PROBLEM TO WORK ON
Where does the word "cường" show up in the records? Copy every line that has it.

[Records excerpted from a collection]
- - -
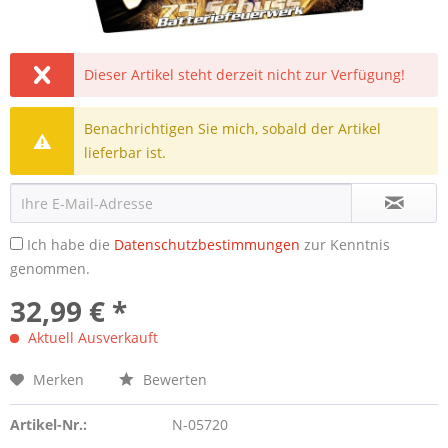
Dieser Artikel steht derzeit nicht zur Verfügung!
Benachrichtigen Sie mich, sobald der Artikel
lieferbar ist.
Ich habe die
Datenschutzbestimmungen
zur Kenntnis
genommen.
32,99 € *
Aktuell Ausverkauft
Merken
Bewerten
Artikel-Nr.:
N-05720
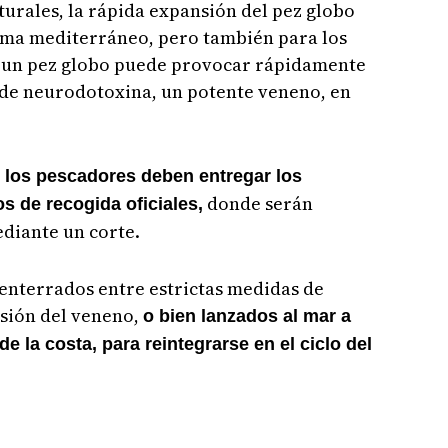
urales, la rápida expansión del pez globo
ema mediterráneo, pero también para los
 un pez globo puede provocar rápidamente
 de neurodotoxina, un potente veneno, en
 los pescadores deben entregar los
donde serán
s de recogida oficiales,
ediante un corte.
enterrados entre estrictas medidas de
usión del veneno,
o bien lanzados al mar a
e la costa, para reintegrarse en el ciclo del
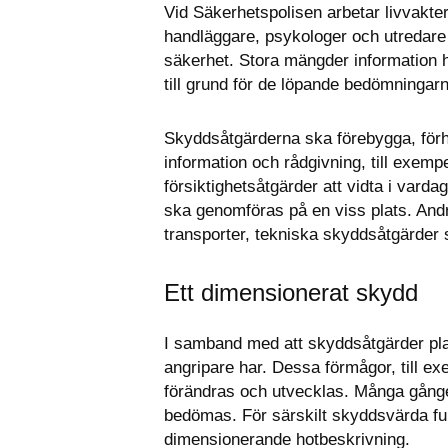
Vid Säkerhetspolisen arbetar livvakter,
handläggare, psykologer och utredare
säkerhet. Stora mängder information h
till grund för de löpande bedömningar
Skyddsåtgärderna ska förebygga, förhi
information och rådgivning, till exem
försiktighetsåtgärder att vidta i varda
ska genomföras på en viss plats. And
transporter, tekniska skyddsåtgärder 
Ett dimensionerat skydd
I samband med att skyddsåtgärder pl
angripare har. Dessa förmågor, till exe
förändras och utvecklas. Många gånger
bedömas. För särskilt skyddsvärda fun
dimensionerande hotbeskrivning.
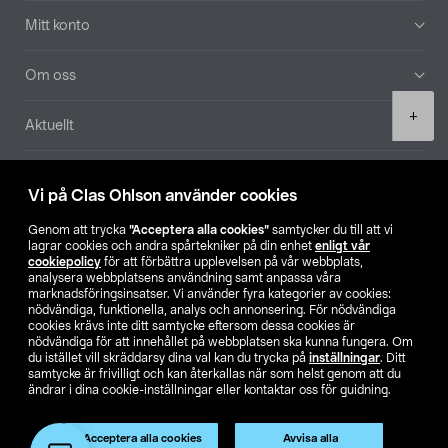
Mitt konto
Om oss
Product
+
Aktuellt
quantity
Våra bolag
Vi på Clas Ohlson använder cookies
Hitta butik
Genom att trycka
”Acceptera alla cookies”
samtycker du till att vi
lagrar cookies och andra spårtekniker på din enhet
enligt vår
cookiepolicy
för att förbättra upplevelsen på vår webbplats,
SE
NO
FI
analysera webbplatsens användning samt anpassa våra
marknadsföringsinsatser. Vi använder fyra kategorier av cookies:
nödvändiga, funktionella, analys och annonsering. För nödvändiga
cookies krävs inte ditt samtycke eftersom dessa cookies är
nödvändiga för att innehållet på webbplatsen ska kunna fungera. Om
du istället vill skräddarsy dina val kan du trycka på
inställningar
. Ditt
samtycke är frivilligt och kan återkallas när som helst genom att du
ändrar i dina cookie-inställningar eller kontaktar oss för guidning.
Köpvillkor
Privacy statement
Klubbvillkor
För företag
Ändra till priser exklusive moms
Acceptera alla cookies
Avvisa alla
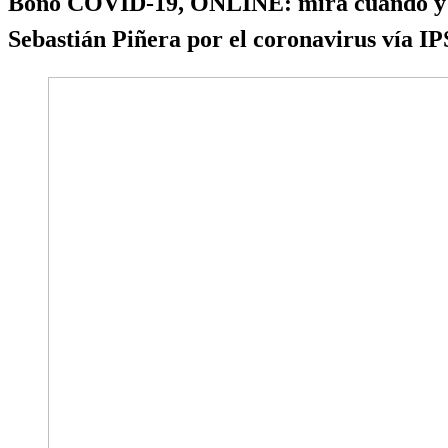
Bono COVID-19, ONLINE: mira cuándo y cuá
Sebastián Piñera por el coronavirus vía IP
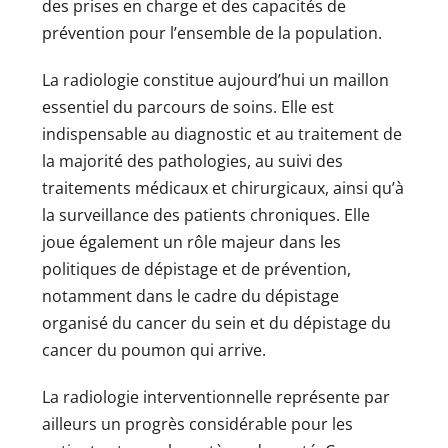
des prises en charge et des capacités de
prévention pour l’ensemble de la population.
La radiologie constitue aujourd’hui un maillon
essentiel du parcours de soins. Elle est
indispensable au diagnostic et au traitement de
la majorité des pathologies, au suivi des
traitements médicaux et chirurgicaux, ainsi qu’à
la surveillance des patients chroniques. Elle
joue également un rôle majeur dans les
politiques de dépistage et de prévention,
notamment dans le cadre du dépistage
organisé du cancer du sein et du dépistage du
cancer du poumon qui arrive.
La radiologie interventionnelle représente par
ailleurs un progrès considérable pour les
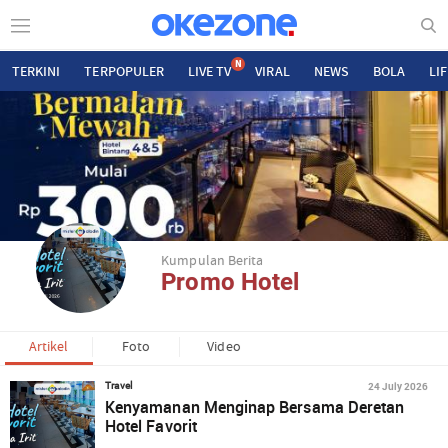
N
TERKINI
TERPOPULER
LIVE TV
VIRAL
NEWS
BOLA
LI
Kumpulan Berita
Promo Hotel
Artikel
Foto
Video
24 July 2026
Travel
Kenyamanan Menginap Bersama Deretan
Hotel Favorit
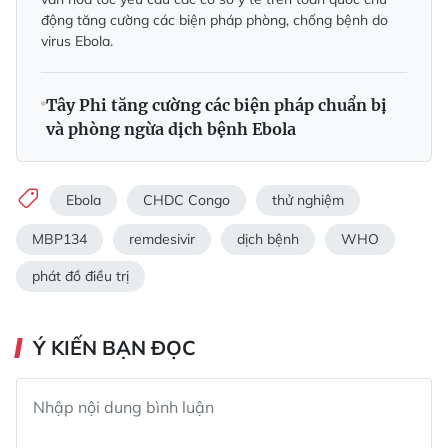
động tăng cường các biện pháp phòng, chống bệnh do
virus Ebola.
Tây Phi tăng cường các biện pháp chuẩn bị
và phòng ngừa dịch bệnh Ebola
Ebola
CHDC Congo
thử nghiệm
MBP134
remdesivir
dịch bệnh
WHO
phát đồ điều trị
Ý KIẾN BẠN ĐỌC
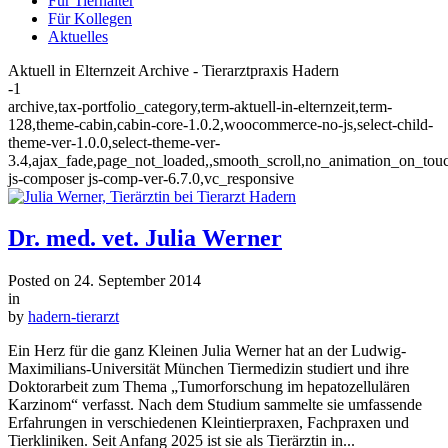
Für Tierhalter
Für Kollegen
Aktuelles
Aktuell in Elternzeit Archive - Tierarztpraxis Hadern
-1
archive,tax-portfolio_category,term-aktuell-in-elternzeit,term-
128,theme-cabin,cabin-core-1.0.2,woocommerce-no-js,select-child-
theme-ver-1.0.0,select-theme-ver-
3.4,ajax_fade,page_not_loaded,,smooth_scroll,no_animation_on_tou
js-composer js-comp-ver-6.7.0,vc_responsive
Dr. med. vet. Julia Werner
Posted on
24. September 2014
in
by
hadern-tierarzt
Ein Herz für die ganz Kleinen Julia Werner hat an der Ludwig-
Maximilians-Universität München Tiermedizin studiert und ihre
Doktorarbeit zum Thema „Tumorforschung im hepatozellulären
Karzinom“ verfasst. Nach dem Studium sammelte sie umfassende
Erfahrungen in verschiedenen Kleintierpraxen, Fachpraxen und
Tierkliniken. Seit Anfang 2025 ist sie als Tierärztin in...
- - -
SOLUTION FOR THIS PROBLEM
động tăng cường các biện pháp phòng, chống bệnh do
Tây Phi tăng cường các biện pháp chuẩn bị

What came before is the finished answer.